Чердачный чорт (сборник рассказов)
Шрифт:
— Чего городишь?
— Я говорю, в том доме знакомец-то звал в дворники тебя: «Брось, — говорит, — грязное дело, будь чистым дворником».
— Да тебе-то што?
— А мне там дело есть тоже, ты в дворниках, а я в пионерах, а то оба чумазеи так век и будем.
— Ат што выдумал, ат дурная голова! Што ж я истукан што ли, торчать с метлой день и ночь. Тут я себе хозяин, тут я куда хошь — нонче Тверская, завтра Питерская, всякое тебе разгляденье и народ всякий, да и стану я от своей лошади, от своего заведения на ходу в чужой хомут залезать? Чем тебе наша жизнь плоха?
Отец сказал целую речь; разиня рот, слушал Зиновей: никогда он этого от него не чаял.
«Вот тебе раз, значит, ему нравится с чумазой рожей распевать ходить! Ну, постой», — смекает Зиновей.
— Тять, а вот лошадь у тебя падет, не миновать в дворники: не накопил ведь на лошадь-то?
— Накопишь с вами! Авось не падет, успеем и накопить, ешь — да за дело: городские петухи, слышь, горланят…
И впрямь далеко по заре погудывали гудки.

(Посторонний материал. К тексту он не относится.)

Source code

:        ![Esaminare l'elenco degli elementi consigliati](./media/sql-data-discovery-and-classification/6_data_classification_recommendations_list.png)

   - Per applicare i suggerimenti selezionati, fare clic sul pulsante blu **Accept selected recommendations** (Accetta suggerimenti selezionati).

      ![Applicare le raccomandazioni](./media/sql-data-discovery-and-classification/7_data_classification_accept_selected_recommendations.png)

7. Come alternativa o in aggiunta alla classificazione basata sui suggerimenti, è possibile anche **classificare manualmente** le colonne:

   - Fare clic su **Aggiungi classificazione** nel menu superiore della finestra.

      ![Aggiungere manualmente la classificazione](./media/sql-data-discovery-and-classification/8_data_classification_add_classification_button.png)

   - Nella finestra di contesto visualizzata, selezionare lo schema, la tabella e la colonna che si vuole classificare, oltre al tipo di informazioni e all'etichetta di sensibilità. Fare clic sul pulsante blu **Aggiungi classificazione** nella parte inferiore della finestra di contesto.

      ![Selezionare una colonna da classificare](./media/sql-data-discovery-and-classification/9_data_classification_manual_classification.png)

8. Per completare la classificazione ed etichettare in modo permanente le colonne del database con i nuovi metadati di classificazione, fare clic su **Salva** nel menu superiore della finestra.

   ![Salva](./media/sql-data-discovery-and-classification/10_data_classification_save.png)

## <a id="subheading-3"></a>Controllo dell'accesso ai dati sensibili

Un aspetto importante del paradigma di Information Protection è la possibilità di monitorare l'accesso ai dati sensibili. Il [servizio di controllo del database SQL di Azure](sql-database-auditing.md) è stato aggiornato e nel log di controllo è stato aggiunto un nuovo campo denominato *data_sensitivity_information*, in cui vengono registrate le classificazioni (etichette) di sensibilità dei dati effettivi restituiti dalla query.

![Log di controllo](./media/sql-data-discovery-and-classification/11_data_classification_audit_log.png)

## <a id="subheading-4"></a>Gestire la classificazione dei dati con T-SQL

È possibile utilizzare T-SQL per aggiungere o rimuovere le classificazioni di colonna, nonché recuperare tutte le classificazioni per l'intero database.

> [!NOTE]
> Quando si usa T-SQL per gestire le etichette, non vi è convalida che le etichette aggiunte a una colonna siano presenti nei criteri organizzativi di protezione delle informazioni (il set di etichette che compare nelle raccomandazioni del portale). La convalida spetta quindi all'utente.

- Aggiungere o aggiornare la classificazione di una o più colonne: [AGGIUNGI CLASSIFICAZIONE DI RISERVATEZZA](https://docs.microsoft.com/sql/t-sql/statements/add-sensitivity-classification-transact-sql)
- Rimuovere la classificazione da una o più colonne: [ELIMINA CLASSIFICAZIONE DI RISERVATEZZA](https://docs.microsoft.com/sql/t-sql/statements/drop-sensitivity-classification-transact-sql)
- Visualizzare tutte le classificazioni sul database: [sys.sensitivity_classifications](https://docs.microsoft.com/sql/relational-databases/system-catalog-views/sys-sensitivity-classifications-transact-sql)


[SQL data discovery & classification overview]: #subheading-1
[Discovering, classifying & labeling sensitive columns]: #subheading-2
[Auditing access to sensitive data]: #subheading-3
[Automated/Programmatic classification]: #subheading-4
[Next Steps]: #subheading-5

Когда переезжали Москву-реку по деревянному волнистому мостику, край солнца так заиграл, что по воде пошла свежая солнечная кровь причудливыми завитушками.

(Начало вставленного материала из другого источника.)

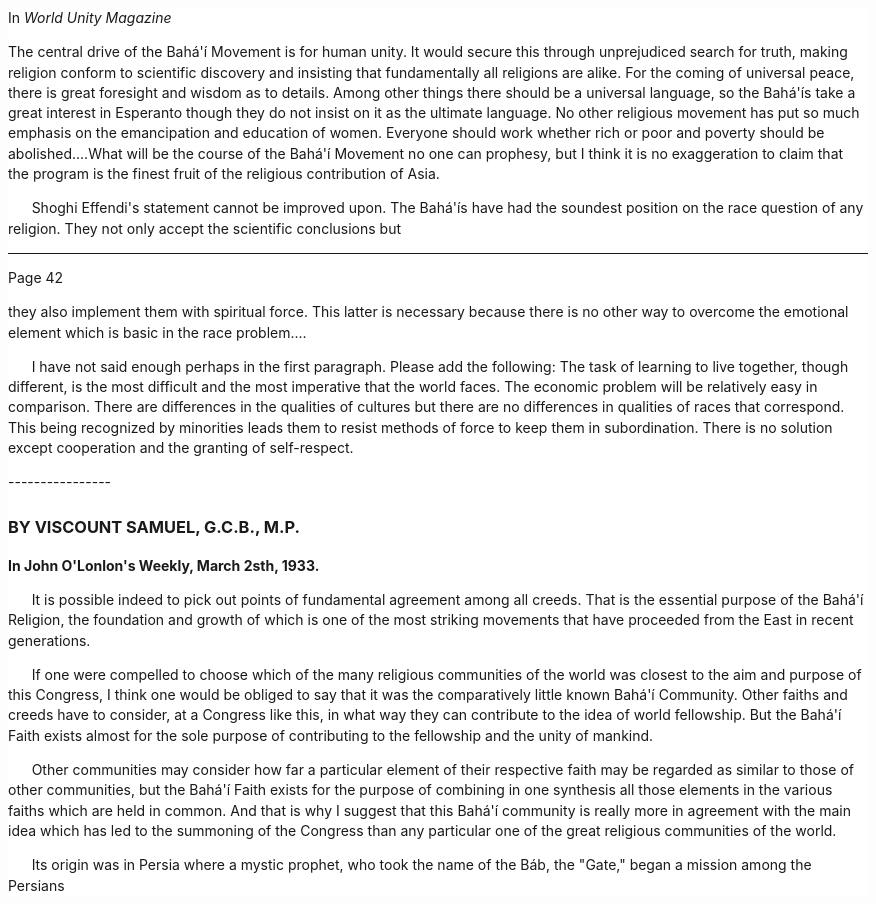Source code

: In _World Unity Magazine_  
  

 The central drive of the Bahá'í Movement is for human unity. It would secure this through unprejudiced search for truth, making religion conform to scientific discovery and insisting that fundamentally all religions are alike. For the coming of universal peace, there is great foresight and wisdom as to details. Among other things there should be a universal language, so the Bahá'ís take a great interest in Esperanto though they do not insist on it as the ultimate language. No other religious movement has put so much emphasis on the emancipation and education of women. Everyone should work whether rich or poor and poverty should be abolished....What will be the course of the Bahá'í Movement no one can prophesy, but I think it is no exaggeration to claim that the program is the finest fruit of the religious contribution of Asia.  
  
      Shoghi Effendi's statement cannot be improved upon. The Bahá'ís have had the soundest position on the race question of any religion. They not only accept the scientific conclusions but  
  

* * *

Page 42  
  
they also implement them with spiritual force. This latter is necessary because there is no other way to overcome the emotional element which is basic in the race problem....  
  
      I have not said enough perhaps in the first paragraph. Please add the following: The task of learning to live together, though different, is the most difficult and the most imperative that the world faces. The economic problem will be relatively easy in comparison. There are differences in the qualities of cultures but there are no differences in qualities of races that correspond. This being recognized by minorities leads them to resist methods of force to keep them in subordination. There is no solution except cooperation and the granting of self-respect.  

\-\-\-\-\-\-\-\-\-\-\-\-\-\-\-\-  

### BY VISCOUNT SAMUEL, G.C.B., M.P.

**In John O'Lonlon's Weekly, March 2sth, 1933.**  
  

      It is possible indeed to pick out points of fundamental agreement among all creeds. That is the essential purpose of the Bahá'í Religion, the foundation and growth of which is one of the most striking movements that have proceeded from the East in recent generations.  
  
      If one were compelled to choose which of the many religious communities of the world was closest to the aim and purpose of this Congress, I think one would be obliged to say that it was the comparatively little known Bahá'í Community. Other faiths and creeds have to consider, at a Congress like this, in what way they can contribute to the idea of world fellowship. But the Bahá'í Faith exists almost for the sole purpose of contributing to the fellowship and the unity of mankind.  
  
      Other communities may consider how far a particular element of their respective faith may be regarded as similar to those of other communities, but the Bahá'í Faith exists for the purpose of combining in one synthesis all those elements in the various faiths which are held in common. And that is why I suggest that this Bahá'í community is really more in agreement with the main idea which has led to the summoning of the Congress than any particular one of the great religious communities of the world.  
  
      Its origin was in Persia where a mystic prophet, who took the name of the Báb, the "Gate," began a mission among the Persians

Зиновей поглядел на лошадь и подумал:
«А лошадиная кровь светлее человечьей, безответная она, лошадь!»
Лошадь повела на него пронизанные солнцем большие глаза, и у Зиновея похолодело сердце: «Значит она, лошадь, чует, что я хочу!»
«Можно ведь, можно? — спрашивает он ее взглядом, — тебе ведь все равно нынче околеть, иль завтра, а мне из чумазея вылезть больно охота. Можно?!»
Глаза ее покорно потухли, и Зиновей увидел в этом согласие.
«Ладно, устрою так, что сразу отмучаешься!»
Всю дорогу он не хлестнул ее, все шел рядом и тепло поглядывал в спокойные глаза.
Отец ни о чем не догадывался, обегал он дорогу тропинками, подпрыгивал, сшибал кнутом лопухи и выпугивал из кустов птиц. Смешно трепыхалась его рваная поддевка, и папаха упорно валилась на удивленный вздернутый нос.
«А быть тебе дворником», — думает Зиновей.
Вот и город.
Трескотно и легко, как стрекозы, несутся навстречу велосипедисты по Петровскому парку. Тяжело громыхнул трамвай, и у Зиновея екнуло сердце: лошадь на него поглядела!
Но решение его твердо и отчетливо, и спокойно выбирает он удобное для этого место. Он даже не взволнован, отпускает уголь по всем правилам, — насыпая не утряхивая, когда зевнут, — не домеривая, копейку сдачи не находя. Отец весь отдается любимому пенью.
— Угли… угли, а вот углей!
Вот крутой спуск с горы, раскачиваясь и виляя от неудержимого бега, летит «Б».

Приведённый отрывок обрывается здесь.